Getting to Work, 坐地铁

I took this on the sky walk to the metro station

Commuting in Shanghai has been a lot easier than I anticipated. Before coming here the idea of my direction-less self navigating through such a big and busy city was unthinkable, but the transit system is incredible. I mainly get around using the metro but I’ve also used the buses and both will easily get you where you want to go. There’s plenty of signage pointing you in the right direction and everything is in both Chinese and English–on the metro they’ll even announce what stop you’re approaching and which side to get out on in English. I’ve gotten mixed up on a few New York City subways but the metro has always been straightforward enough that I haven’t gotten lost yet. You can also use Apple Maps for directions as well as which subway lines to take which makes the whole process even easier. However, I’ve also realized that I’ve gotten to the point that even if my phone died and I didn’t know beforehand which lines I was going to take, that I wouldn’t be worried about finding my way back.

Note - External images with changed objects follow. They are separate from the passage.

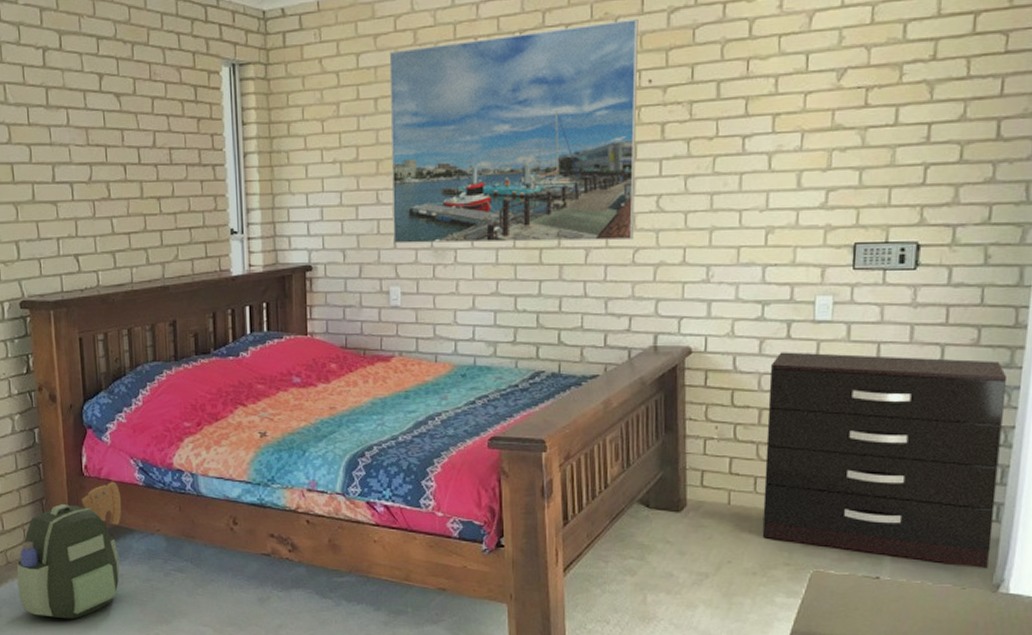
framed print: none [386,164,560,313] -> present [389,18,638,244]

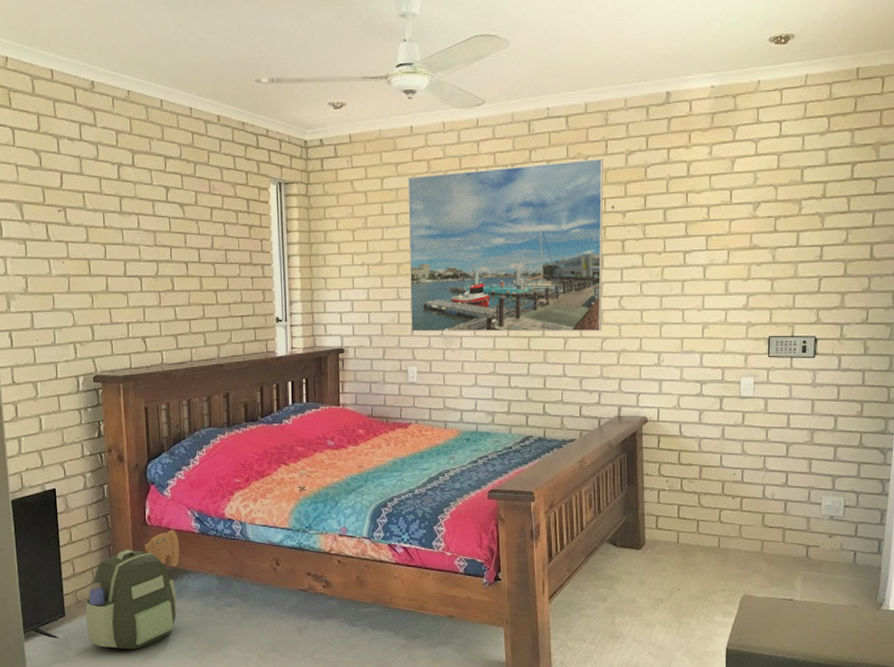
dresser: present [762,352,1008,569] -> none [704,421,883,591]

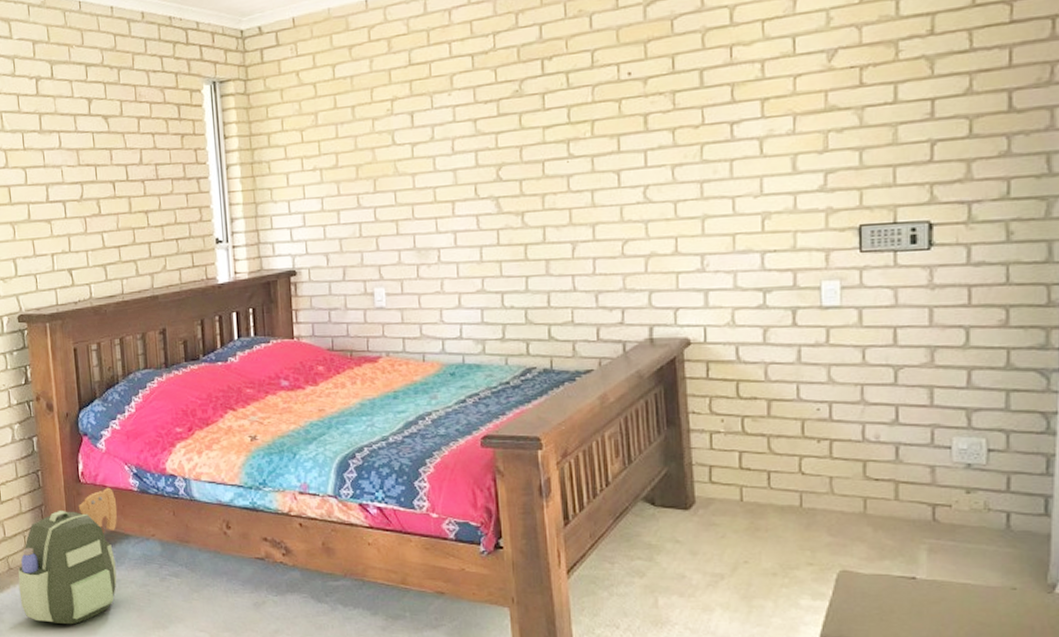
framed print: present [408,158,603,332] -> none [364,13,621,246]

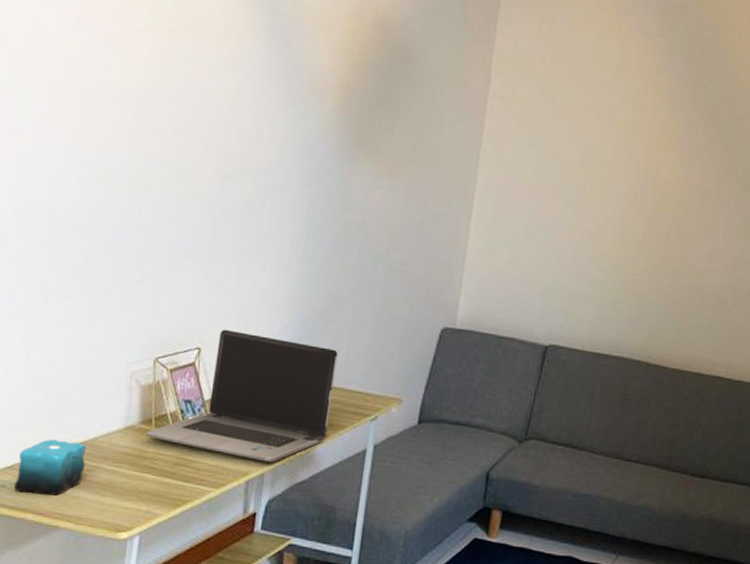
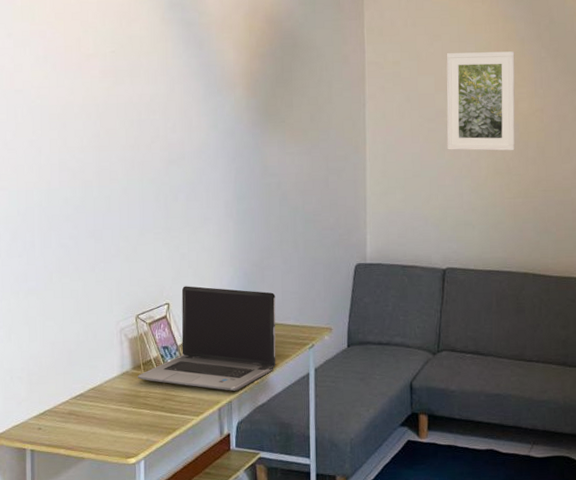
candle: present [14,439,87,495] -> none [48,388,96,433]
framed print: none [570,99,664,222] -> present [446,51,516,151]

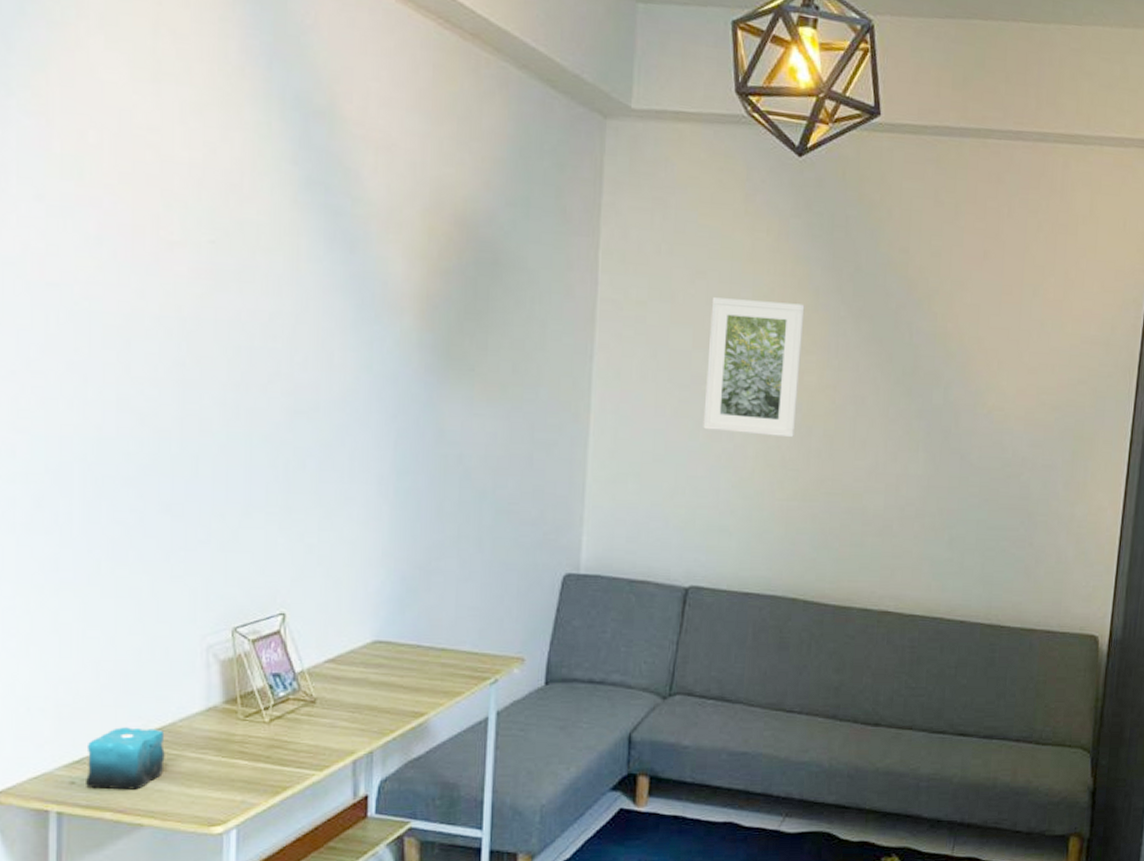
candle: none [48,388,96,433] -> present [86,727,165,790]
laptop computer: present [137,286,276,391] -> none [230,590,446,738]

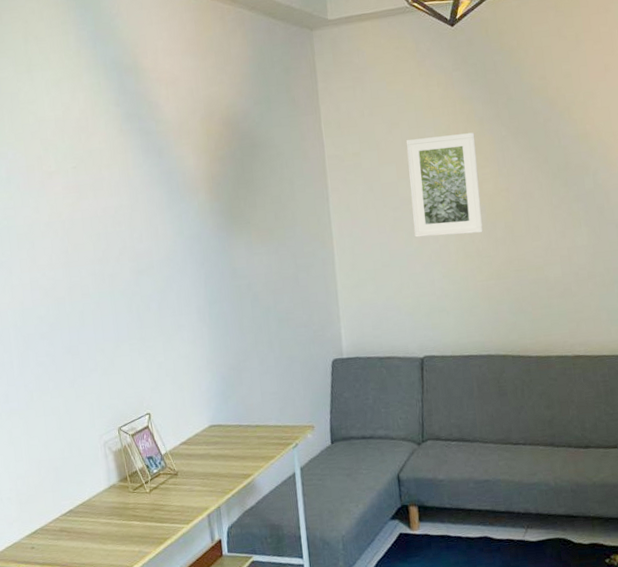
candle: present [86,727,165,790] -> none [39,504,87,551]

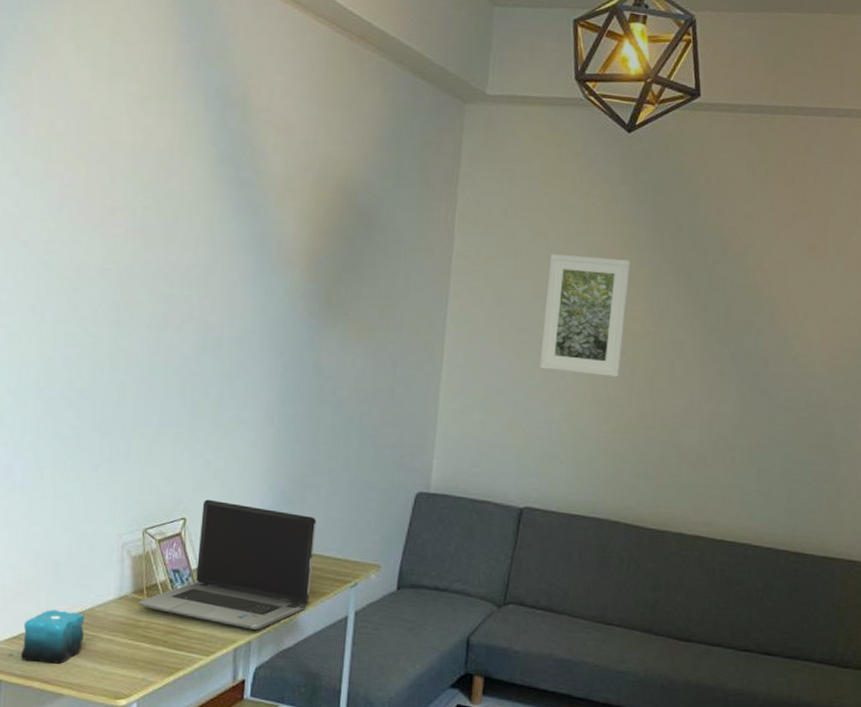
candle: none [39,504,87,551] -> present [21,610,85,664]
laptop computer: none [124,394,262,497] -> present [138,499,317,630]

The line maps for 3 and 4 on the metro

Moreover, the metro and buses are always very clean. I can’t say with certainty how frequently the buses come, but if you miss your metro you don’t have to worry because there’ll usually be another within the next three to five minutes. That’s another reason I don’t worry about getting lost, because if you get on going the wrong way you can just get off, walk to the other side of the platform, and get on the metro going the other way. Each subway ride is also usually about three yuan which is less than fifty cents in the US. With all the money I save on getting around, I rationalize it to myself that it’s okay to play the claw machines in all of the subway stations—I’ve been trying to win a Detective Pikachu for what feels like forever now.

On the metro

The difference between getting around Pittsburgh and here is that I use the metro more than the bus, whereas at Pitt I almost only use the bus or rideshare. Both are really convenient here, but I got more used to taking the subway early on. China has their own ridesharing/taxi calling app called Didi which we’ll use to call cabs if we’re out past when the metro or buses stop running around 10:30-11:00 PM. Besides knowing when public transportation here closes, the only thing you have to be mindful of is listening to the beeps that indicate the doors of the metro are closing because if those doors are closing, they are CLOSING, and we’ve had some close calls.

My walk to work!

Overall, I love the transit system here. My commute to work consists of walking to the metro station, taking line four for five stops, transferring to line seven and riding that another two stops, and a short walk down the street past some cute cafes. It all takes about 45 minutes and I love how it makes me feel like a local headed to work. 

Grabbing my favorite chocolate drink on the way back from work!